• **TASK OBJECTIVE**: Resume the text about the 2001 Mars Odyssey orbiter, picking up after its last sentence.

Spacecraft properties
- Manufacturer: Lockheed Martin
- Launch mass: 725 kg
- Dry mass: 376.3 kilograms (830 lb)
- Power: 750 W

Start of mission
- Launch date: April 7, 2001, 15:02:22 UTC
- Rocket: Delta II 7925-9.5
- Launch site: Cape Canaveral SLC-17A
- Contractor: Boeing

End of mission
- Last contact: 2026 (planned)

Orbital parameters
- Reference system: Areocentric
- Regime: Sun-synchronous
- Semi-major axis: 3,793.4 km (2,357.1 mi)
- Eccentricity: 0.0
- Altitude: 400 km (250 mi)
- Inclination: 93.064°
- Period: 2 hours
- RAAN: 34.98°
- Argument of periareion: 0°
- Mean anomaly: 0°
- Epoch: October 19, 2002

Mars orbiter
- Orbital insertion: October 24, 2001, MSD 45435 12:21 AMT

= 2001 Mars Odyssey =

NASA orbiter for geology and hydrology

2001 Mars Odyssey is a robotic spacecraft orbiting the planet Mars. The project was developed by NASA, and contracted out to Lockheed Martin, with an expected cost for the entire mission of US$297 million. Its mission is to use spectrometers and a thermal imager to detect evidence of past or present water and ice, as well as study the planet's geology and radiation environment. The data Odyssey obtains is intended to help answer the question of whether life once existed on Mars and create a risk-assessment of the radiation that future astronauts on Mars might experience. It also acts as a relay for communications between the Curiosity rover, and previously the Mars Exploration Rovers and Phoenix lander, to Earth. The mission was named as a tribute to Arthur C. Clarke, evoking the name of his and Stanley Kubrick's 1968 film 2001: A Space Odyssey.

Odyssey was launched April 7, 2001, on a Delta II rocket from Cape Canaveral Air Force Station, and reached Mars orbit on October 24, 2001, at 02:30 UTC (October 23, 19:30 PDT, 22:30 EDT). It was estimated to have enough propellant to function until the end of 2025, and as of April 2026, it is still collecting data. It currently holds the record for the longest-surviving continually active spacecraft in orbit around a planet other than Earth, ahead of the Pioneer Venus Orbiter (served 14 years) and the Mars Express (serving over 20 years), at . As of October 2019 it is in a polar orbit around Mars with a semi-major axis of about 3,800 km or 2,400 miles.

On May 28, 2002 (sol ), NASA reported that Odysseys GRS instrument had detected large amounts of hydrogen, a sign that there must be ice lying within a meter of the planet's surface, and proceeded to map the distribution of water below the shallow surface. The orbiter also discovered vast deposits of bulk water ice near the surface of equatorial regions.

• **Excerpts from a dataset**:
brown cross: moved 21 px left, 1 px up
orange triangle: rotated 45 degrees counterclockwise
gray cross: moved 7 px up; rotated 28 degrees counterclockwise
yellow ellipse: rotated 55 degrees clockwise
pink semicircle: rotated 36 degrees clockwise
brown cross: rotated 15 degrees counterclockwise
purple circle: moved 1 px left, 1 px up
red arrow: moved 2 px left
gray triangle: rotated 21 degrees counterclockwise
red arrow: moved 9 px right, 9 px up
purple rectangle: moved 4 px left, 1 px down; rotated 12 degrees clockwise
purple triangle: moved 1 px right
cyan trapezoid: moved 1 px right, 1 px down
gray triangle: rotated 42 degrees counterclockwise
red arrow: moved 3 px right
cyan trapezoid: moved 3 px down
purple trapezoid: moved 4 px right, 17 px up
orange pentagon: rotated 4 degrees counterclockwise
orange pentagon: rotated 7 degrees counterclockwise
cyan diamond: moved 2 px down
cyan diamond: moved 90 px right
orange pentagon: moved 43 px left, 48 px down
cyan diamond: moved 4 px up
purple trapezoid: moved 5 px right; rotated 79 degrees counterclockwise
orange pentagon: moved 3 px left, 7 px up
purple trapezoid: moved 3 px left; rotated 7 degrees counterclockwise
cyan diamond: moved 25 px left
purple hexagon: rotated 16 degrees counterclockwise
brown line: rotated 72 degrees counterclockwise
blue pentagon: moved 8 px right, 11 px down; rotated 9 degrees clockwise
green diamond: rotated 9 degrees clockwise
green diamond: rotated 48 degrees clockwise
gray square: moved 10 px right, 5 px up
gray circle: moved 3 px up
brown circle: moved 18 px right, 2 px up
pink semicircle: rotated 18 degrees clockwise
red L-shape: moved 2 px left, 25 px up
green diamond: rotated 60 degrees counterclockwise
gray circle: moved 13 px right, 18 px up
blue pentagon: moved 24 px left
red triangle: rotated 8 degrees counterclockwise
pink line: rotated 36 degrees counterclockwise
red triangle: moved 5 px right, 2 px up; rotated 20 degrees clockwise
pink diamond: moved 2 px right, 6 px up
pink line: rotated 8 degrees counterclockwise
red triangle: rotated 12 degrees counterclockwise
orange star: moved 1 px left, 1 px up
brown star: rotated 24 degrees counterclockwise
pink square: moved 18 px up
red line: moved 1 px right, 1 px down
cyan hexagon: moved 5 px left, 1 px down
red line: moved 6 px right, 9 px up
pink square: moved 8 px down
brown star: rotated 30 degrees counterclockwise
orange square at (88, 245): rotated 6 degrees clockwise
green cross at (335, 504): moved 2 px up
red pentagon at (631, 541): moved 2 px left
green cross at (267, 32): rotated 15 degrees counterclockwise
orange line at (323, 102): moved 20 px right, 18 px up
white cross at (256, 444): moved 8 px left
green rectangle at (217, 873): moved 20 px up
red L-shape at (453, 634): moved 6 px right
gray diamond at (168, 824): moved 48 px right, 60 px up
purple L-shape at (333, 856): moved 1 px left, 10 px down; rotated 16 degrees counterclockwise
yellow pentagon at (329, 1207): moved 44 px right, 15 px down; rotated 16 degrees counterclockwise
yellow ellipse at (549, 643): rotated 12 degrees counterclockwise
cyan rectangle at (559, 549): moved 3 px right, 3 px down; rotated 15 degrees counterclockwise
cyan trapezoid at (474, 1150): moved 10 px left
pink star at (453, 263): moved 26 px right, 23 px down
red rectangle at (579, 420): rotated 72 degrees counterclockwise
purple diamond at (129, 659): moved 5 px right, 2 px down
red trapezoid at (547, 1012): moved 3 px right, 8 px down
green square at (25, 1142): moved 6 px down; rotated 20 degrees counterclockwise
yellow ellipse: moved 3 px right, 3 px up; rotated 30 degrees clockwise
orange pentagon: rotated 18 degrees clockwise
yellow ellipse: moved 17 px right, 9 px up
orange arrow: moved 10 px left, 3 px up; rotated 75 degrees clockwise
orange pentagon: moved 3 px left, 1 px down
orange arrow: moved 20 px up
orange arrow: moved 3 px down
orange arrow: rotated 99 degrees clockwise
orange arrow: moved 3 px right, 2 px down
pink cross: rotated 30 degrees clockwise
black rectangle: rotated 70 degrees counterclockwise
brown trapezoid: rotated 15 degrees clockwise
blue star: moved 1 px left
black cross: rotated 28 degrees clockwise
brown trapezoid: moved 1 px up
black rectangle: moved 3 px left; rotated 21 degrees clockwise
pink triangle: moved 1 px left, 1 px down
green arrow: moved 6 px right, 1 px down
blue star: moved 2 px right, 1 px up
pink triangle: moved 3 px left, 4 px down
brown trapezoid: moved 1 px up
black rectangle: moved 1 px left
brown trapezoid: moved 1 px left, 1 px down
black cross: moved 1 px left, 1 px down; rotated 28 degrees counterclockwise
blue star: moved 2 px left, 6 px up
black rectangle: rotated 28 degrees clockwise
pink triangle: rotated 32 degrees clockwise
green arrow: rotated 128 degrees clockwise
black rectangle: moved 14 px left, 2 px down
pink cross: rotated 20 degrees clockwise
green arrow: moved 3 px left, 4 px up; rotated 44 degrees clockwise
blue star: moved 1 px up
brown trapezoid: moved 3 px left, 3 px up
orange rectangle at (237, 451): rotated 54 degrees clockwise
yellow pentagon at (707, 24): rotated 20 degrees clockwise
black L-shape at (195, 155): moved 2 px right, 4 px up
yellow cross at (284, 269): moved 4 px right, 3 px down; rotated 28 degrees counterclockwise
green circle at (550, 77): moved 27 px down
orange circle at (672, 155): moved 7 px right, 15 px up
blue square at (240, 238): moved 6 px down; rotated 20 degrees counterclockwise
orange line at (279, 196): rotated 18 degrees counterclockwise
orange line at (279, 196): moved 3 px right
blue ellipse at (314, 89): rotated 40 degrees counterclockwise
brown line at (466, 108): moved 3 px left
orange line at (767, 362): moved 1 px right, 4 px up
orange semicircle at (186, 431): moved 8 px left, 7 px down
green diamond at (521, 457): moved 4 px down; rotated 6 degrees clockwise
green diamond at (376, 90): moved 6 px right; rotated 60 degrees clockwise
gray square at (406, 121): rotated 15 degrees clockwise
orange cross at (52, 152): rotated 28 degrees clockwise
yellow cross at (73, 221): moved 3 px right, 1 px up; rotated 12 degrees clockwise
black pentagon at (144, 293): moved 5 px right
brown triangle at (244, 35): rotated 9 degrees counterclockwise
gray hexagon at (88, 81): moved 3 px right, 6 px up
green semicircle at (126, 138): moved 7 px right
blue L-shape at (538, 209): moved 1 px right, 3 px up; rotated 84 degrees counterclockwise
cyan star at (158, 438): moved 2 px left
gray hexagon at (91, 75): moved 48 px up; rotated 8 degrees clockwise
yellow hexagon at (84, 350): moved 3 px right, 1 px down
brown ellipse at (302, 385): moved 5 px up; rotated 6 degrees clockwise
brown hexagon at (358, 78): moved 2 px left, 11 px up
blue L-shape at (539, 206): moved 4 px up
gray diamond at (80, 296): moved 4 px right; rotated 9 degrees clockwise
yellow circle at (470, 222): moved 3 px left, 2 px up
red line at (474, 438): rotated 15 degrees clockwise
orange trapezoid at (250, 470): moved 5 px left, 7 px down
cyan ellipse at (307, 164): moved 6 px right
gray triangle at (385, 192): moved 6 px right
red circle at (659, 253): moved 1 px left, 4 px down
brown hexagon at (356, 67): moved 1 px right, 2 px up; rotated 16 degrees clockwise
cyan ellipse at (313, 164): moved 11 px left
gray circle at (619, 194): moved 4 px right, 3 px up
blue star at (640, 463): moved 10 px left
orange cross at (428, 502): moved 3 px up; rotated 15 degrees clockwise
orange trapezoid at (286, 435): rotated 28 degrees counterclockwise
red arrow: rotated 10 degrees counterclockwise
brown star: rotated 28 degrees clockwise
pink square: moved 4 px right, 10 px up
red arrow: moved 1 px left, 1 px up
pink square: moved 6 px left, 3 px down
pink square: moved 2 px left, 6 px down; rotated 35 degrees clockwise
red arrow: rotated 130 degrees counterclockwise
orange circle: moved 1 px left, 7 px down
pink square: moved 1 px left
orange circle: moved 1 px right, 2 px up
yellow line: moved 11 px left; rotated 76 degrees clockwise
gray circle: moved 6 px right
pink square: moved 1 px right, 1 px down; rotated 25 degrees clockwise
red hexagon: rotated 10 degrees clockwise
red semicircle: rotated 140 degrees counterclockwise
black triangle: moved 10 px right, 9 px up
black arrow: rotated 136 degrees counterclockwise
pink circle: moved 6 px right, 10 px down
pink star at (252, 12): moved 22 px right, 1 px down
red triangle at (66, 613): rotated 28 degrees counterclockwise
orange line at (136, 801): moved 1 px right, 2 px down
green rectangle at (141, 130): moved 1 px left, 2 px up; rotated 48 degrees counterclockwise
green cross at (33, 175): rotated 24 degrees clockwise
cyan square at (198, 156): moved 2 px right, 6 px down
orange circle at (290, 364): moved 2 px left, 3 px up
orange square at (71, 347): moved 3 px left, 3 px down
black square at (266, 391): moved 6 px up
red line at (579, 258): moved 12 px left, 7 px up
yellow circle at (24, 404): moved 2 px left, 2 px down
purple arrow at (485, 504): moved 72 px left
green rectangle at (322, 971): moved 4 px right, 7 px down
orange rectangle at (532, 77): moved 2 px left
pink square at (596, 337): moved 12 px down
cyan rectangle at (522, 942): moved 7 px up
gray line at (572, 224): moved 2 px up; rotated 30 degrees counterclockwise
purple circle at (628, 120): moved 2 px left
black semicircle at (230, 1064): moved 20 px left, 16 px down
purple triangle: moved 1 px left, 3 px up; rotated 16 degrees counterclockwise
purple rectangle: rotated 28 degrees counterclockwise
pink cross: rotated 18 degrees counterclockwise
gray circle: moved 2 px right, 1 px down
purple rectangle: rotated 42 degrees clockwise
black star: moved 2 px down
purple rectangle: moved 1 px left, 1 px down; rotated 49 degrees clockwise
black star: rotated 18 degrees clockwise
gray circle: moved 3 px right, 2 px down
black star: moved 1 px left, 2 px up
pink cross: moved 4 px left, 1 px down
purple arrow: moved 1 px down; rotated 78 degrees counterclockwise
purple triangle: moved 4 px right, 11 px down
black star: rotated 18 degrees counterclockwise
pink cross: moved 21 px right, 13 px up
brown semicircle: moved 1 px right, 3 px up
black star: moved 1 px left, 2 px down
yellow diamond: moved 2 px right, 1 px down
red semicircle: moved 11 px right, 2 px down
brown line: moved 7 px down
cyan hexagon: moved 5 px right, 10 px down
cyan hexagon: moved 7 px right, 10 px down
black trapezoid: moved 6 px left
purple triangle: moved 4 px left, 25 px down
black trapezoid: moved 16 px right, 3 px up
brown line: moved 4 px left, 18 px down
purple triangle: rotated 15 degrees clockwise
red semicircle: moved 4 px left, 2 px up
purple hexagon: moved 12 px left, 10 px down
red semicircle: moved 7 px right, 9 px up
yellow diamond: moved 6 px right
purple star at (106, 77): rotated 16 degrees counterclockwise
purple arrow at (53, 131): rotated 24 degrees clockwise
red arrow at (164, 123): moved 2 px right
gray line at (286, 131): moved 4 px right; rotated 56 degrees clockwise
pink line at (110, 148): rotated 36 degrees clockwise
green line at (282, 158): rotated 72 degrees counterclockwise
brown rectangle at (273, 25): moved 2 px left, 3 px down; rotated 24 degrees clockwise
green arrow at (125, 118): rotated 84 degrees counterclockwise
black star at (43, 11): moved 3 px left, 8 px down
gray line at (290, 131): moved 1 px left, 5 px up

• **RESULT OF THIS TASK**:
== Naming ==
In August 2000, NASA solicited candidate names for the mission. Out of 200 names submitted, the committee chose Astrobiological Reconnaissance and Elemental Surveyor, abbreviated ARES (a tribute to Ares, the Greek god of war). Faced with criticism that this name was not very compelling, and too aggressive, the naming committee reconvened. The candidate name "2001 Mars Odyssey" had earlier been rejected because of copyright and trademark concerns. However, NASA e-mailed Arthur C. Clarke in Sri Lanka, who responded that he would be delighted to have the mission named after his books, and he had no objections. On September 20, NASA associate administrator Ed Weiler wrote to the associate administrator for public affairs recommending a name change from ARES to 2001 Mars Odyssey. Peggy Wilhide then approved the name change.

== Mission objectives ==

- Mapping the levels of elements across the entire Martian surface
- Determine how much hydrogen exists within the "shallow subsurface"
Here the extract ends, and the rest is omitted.